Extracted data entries
++++++++++

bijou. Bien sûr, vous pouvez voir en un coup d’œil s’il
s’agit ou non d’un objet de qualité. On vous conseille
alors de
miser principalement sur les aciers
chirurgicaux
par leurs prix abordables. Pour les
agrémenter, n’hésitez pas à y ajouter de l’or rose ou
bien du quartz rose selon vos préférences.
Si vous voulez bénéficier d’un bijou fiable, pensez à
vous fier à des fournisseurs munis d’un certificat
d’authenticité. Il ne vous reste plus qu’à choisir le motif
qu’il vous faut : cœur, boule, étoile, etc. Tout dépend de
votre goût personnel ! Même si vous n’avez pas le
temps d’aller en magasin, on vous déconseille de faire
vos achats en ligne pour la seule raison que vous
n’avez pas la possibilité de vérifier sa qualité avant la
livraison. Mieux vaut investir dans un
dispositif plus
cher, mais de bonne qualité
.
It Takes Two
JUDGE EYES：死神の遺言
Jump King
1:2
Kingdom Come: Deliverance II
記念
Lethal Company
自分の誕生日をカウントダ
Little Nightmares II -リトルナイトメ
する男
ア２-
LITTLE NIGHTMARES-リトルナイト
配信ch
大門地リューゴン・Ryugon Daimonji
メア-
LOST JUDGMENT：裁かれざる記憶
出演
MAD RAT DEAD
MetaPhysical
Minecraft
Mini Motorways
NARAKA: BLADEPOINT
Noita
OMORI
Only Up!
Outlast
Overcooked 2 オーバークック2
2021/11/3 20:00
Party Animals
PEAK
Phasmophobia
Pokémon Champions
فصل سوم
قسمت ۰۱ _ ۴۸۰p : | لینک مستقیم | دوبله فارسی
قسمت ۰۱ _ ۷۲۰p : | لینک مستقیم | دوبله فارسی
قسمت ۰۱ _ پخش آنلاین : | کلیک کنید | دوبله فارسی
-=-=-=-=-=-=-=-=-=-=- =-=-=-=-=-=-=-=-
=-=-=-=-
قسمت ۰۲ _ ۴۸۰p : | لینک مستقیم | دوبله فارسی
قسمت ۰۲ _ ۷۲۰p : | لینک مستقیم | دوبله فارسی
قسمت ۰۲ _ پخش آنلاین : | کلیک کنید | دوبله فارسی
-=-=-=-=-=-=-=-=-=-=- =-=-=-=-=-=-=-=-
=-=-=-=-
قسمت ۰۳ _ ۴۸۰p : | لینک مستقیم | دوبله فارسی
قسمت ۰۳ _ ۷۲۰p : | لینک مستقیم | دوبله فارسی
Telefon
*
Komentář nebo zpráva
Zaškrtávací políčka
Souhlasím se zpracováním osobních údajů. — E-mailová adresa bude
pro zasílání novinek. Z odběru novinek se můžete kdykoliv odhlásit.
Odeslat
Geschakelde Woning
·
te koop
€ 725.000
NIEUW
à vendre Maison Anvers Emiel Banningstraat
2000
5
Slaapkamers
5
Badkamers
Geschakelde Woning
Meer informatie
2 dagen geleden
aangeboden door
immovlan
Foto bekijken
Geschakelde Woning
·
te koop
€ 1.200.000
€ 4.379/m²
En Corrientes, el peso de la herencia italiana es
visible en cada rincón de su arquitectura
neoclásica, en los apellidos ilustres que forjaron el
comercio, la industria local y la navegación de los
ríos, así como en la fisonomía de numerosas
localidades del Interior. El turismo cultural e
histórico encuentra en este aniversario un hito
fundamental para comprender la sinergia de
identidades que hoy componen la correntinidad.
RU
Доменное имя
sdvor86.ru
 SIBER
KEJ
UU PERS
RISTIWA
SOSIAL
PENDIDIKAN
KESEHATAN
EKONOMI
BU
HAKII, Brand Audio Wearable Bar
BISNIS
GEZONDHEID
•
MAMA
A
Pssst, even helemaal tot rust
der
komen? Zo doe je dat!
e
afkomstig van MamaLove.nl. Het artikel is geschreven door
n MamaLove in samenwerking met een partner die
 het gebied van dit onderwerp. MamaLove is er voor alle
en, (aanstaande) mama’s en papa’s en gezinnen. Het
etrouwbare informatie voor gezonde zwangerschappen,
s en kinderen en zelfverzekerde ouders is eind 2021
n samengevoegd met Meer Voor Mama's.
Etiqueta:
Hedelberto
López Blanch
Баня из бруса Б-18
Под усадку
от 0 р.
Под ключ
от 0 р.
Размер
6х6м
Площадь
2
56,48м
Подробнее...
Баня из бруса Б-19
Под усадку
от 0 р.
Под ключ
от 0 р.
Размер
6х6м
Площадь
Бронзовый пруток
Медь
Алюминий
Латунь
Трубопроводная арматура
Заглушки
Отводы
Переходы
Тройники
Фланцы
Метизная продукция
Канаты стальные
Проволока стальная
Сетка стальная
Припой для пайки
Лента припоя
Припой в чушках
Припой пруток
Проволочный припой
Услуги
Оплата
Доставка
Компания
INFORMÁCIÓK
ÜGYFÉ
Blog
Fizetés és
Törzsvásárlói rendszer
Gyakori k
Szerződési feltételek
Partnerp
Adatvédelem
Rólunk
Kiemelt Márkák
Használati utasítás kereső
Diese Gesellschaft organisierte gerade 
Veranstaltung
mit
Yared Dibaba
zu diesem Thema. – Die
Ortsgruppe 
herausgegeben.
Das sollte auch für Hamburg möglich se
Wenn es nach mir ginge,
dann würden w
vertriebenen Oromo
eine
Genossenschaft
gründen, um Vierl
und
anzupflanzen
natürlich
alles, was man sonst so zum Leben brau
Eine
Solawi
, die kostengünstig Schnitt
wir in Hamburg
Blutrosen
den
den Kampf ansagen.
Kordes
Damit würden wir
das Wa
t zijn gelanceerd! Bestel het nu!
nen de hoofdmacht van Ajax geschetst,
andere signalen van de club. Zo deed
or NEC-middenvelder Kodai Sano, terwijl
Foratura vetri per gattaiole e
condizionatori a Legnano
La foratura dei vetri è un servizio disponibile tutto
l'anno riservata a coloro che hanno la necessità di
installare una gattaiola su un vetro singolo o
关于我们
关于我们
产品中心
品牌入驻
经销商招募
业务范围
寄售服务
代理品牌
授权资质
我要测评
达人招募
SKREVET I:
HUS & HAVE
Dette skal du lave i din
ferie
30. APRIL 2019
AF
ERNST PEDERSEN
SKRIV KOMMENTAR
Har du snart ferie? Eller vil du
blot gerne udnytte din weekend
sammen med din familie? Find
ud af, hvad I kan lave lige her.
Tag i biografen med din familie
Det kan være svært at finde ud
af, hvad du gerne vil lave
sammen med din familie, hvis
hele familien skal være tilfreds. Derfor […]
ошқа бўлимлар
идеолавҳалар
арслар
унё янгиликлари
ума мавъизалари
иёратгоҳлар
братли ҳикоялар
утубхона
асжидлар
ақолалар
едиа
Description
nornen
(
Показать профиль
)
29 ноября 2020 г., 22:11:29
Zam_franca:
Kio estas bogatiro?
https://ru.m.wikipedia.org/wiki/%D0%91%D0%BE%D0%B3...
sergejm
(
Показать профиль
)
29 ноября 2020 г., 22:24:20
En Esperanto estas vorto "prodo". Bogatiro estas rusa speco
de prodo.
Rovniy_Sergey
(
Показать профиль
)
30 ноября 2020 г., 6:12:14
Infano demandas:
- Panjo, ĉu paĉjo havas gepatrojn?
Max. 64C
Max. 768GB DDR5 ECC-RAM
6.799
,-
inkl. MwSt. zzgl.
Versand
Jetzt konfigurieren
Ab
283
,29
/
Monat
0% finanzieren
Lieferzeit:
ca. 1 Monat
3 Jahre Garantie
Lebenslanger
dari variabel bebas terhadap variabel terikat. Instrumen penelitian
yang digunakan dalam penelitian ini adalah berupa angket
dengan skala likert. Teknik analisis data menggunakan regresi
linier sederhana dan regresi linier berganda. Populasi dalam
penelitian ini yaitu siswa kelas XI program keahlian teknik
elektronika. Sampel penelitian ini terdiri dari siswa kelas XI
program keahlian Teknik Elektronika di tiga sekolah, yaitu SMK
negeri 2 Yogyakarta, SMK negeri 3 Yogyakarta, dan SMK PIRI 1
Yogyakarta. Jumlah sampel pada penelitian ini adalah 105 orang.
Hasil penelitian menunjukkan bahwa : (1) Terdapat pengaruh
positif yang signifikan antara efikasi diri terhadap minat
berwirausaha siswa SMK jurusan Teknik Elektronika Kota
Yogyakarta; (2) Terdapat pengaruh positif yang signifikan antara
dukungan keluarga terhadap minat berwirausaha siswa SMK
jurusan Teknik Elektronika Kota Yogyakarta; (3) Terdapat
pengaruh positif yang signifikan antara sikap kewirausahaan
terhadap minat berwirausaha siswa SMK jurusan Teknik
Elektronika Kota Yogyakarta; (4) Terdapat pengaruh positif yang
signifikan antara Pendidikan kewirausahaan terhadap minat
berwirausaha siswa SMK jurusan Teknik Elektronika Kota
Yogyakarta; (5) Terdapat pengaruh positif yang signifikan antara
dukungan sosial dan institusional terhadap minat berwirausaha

++++++++++

PROBLEM DETAILS: Beginning with the line that contains "positif yang signifikan antara efikasi", return every line through the end of the data above, exactly as written.

TASK RESPONSE:
positif yang signifikan antara efikasi diri terhadap minat
berwirausaha siswa SMK jurusan Teknik Elektronika Kota
Yogyakarta; (2) Terdapat pengaruh positif yang signifikan antara
dukungan keluarga terhadap minat berwirausaha siswa SMK
jurusan Teknik Elektronika Kota Yogyakarta; (3) Terdapat
pengaruh positif yang signifikan antara sikap kewirausahaan
terhadap minat berwirausaha siswa SMK jurusan Teknik
Elektronika Kota Yogyakarta; (4) Terdapat pengaruh positif yang
signifikan antara Pendidikan kewirausahaan terhadap minat
berwirausaha siswa SMK jurusan Teknik Elektronika Kota
Yogyakarta; (5) Terdapat pengaruh positif yang signifikan antara
dukungan sosial dan institusional terhadap minat berwirausaha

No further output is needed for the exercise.